The Top 25 Power Ballads
Heavy Metal musicians love power ballads, mostly because they made a lot of money with them and they're afraid if they speak ill of them someone's going to repossess their cars. Fact: these songs paid for hairspray, makeup, platform boots, dry ice and, eventually, rehab. That kids are rediscovering the "magic" of the era isn't surprising when you consider how many kids in the 1980s were rediscovering the Grateful Dead.
At this point, I'm hoarding my Pearl Jam memories just so I will able to eBay my mind and retire in a few years. Can you stand it? I remember a world without the Stone Temple Pilots! It really existed. Just as there was once a world without Bon Jovi.
This list runs the gamut.
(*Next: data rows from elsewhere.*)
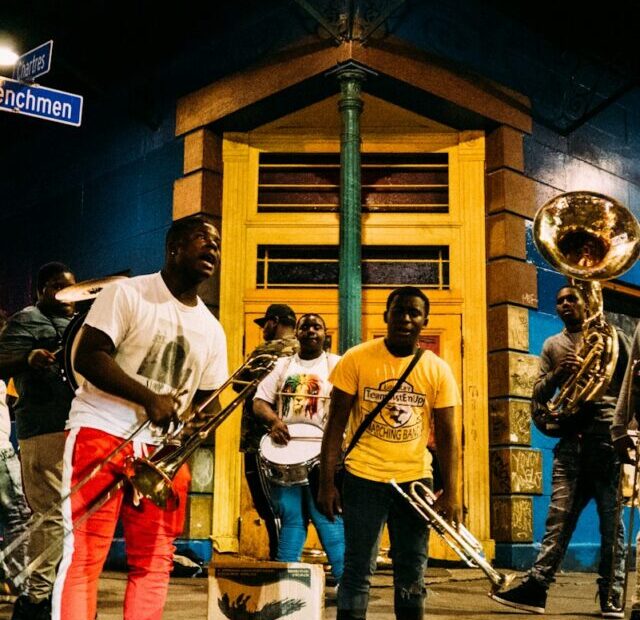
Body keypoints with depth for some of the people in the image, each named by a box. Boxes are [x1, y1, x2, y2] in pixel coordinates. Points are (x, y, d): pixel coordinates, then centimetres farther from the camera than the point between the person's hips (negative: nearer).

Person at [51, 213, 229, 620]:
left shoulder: (212, 330, 13)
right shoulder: (127, 293, -4)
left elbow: (208, 397, 17)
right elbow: (89, 357, -13)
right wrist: (150, 399, -23)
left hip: (164, 449, 6)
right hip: (103, 433, -6)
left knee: (155, 560, 6)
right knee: (84, 555, -8)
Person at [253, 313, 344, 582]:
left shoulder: (337, 365, 8)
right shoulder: (282, 365, 16)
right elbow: (259, 401, 10)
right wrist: (273, 420, -12)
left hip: (323, 454, -3)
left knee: (329, 517, -7)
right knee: (290, 517, 6)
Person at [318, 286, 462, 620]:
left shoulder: (438, 370, 0)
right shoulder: (356, 359, -5)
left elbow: (447, 435, 1)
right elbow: (335, 424, -4)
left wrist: (450, 493, -5)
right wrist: (326, 482, -8)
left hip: (415, 480, 2)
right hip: (363, 478, -2)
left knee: (412, 573, 13)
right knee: (358, 570, 4)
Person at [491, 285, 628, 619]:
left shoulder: (611, 337, 9)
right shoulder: (552, 346, 17)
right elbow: (538, 396, 12)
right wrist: (557, 373, -8)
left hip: (608, 435, -2)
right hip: (572, 439, 3)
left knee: (611, 520, 1)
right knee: (559, 517, -1)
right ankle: (536, 586, -3)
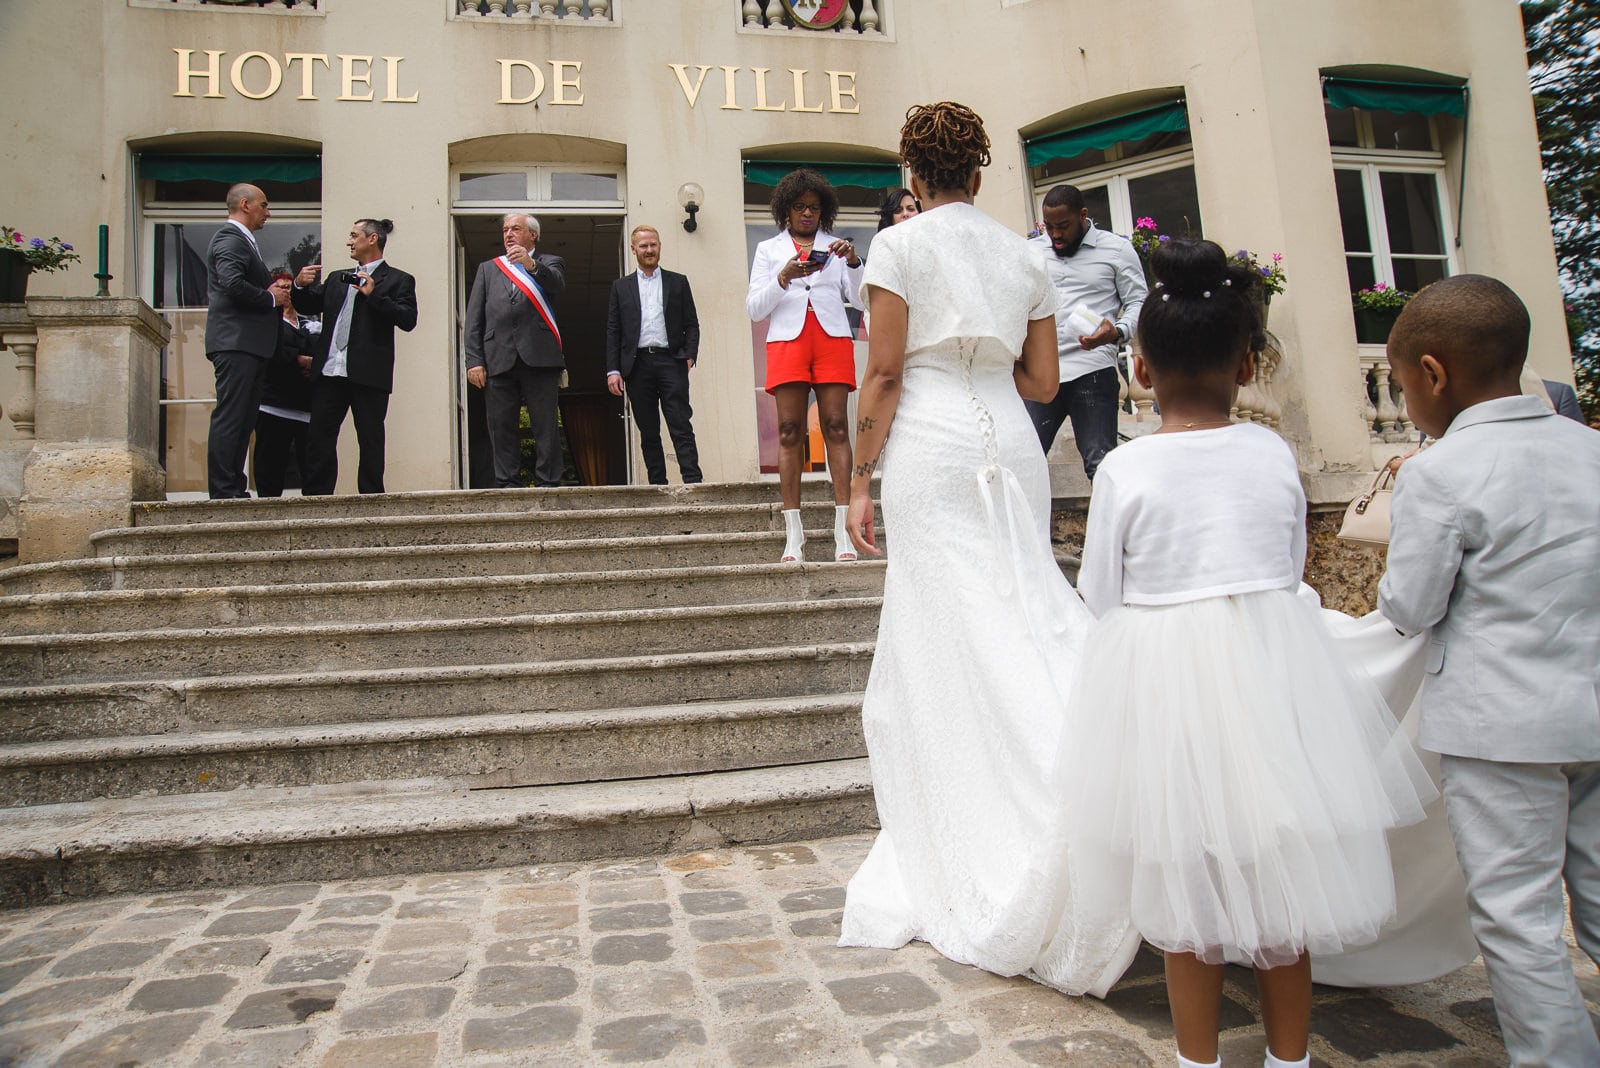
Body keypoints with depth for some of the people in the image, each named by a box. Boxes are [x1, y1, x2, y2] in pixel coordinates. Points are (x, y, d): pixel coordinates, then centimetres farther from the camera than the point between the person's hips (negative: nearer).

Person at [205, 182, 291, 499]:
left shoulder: (243, 241, 26)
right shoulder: (230, 238, -8)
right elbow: (233, 284, -23)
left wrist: (274, 289, 8)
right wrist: (271, 298, -11)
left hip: (249, 345, 11)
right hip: (236, 343, -11)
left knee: (243, 421, 11)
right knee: (229, 418, -10)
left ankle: (235, 490, 15)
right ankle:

From terrible to tolerable!
25) "Love Hurts" -- Nazareth: I know what you're thinking. You're thinking, "But, Rob, this isn't from the 1980s. This version of the Boudleaux Bryant ballad, once recorded by the Everly Brothers, was recorded by the Scottish rock band Nazareth in 1975 and became a huge hit in early 1976! How is this a power ballad?" To which I reply, "Astutely observed, young master, but this song is the perfect antecedent to the entire genre and we all know how much we must love our antecedents here at List of the Day! Wait until you see #1!"
24) "Headed For A Heartbreak" -- Winger: Boy, does this bring back memories! This was when they made music that you could listen to with the sound off and still have a great time! This video sounds particularly good while blasting Husker Du, who never had the money to hire women so professionally good-looking to be in their videos.
23) "Alone Again" -- Dokken: Not to be confused with Arthur Lee's fine track "Alone Again Or" or Gilbert O'Sullivan's "Alone Again (Naturally)," "Alone Again" is the kind of ballad that spurs YouTube commentators to say things like "I own the High n Dry album, and The Blizzard of Ozz" and "I know that I'm a good man, a good man knows his musics, 80s is all good." I cannot compete against such insights!
22) "High Enough" -- Damn Yankees: Again, a YouTube-er nails it: "I was 7 years old and my mom used to play this in her Camaro on the way home from school just for me." WIthout a Camaro, this song really makes less sense. It is best noted for being Ted Nugent's first top 10 hit.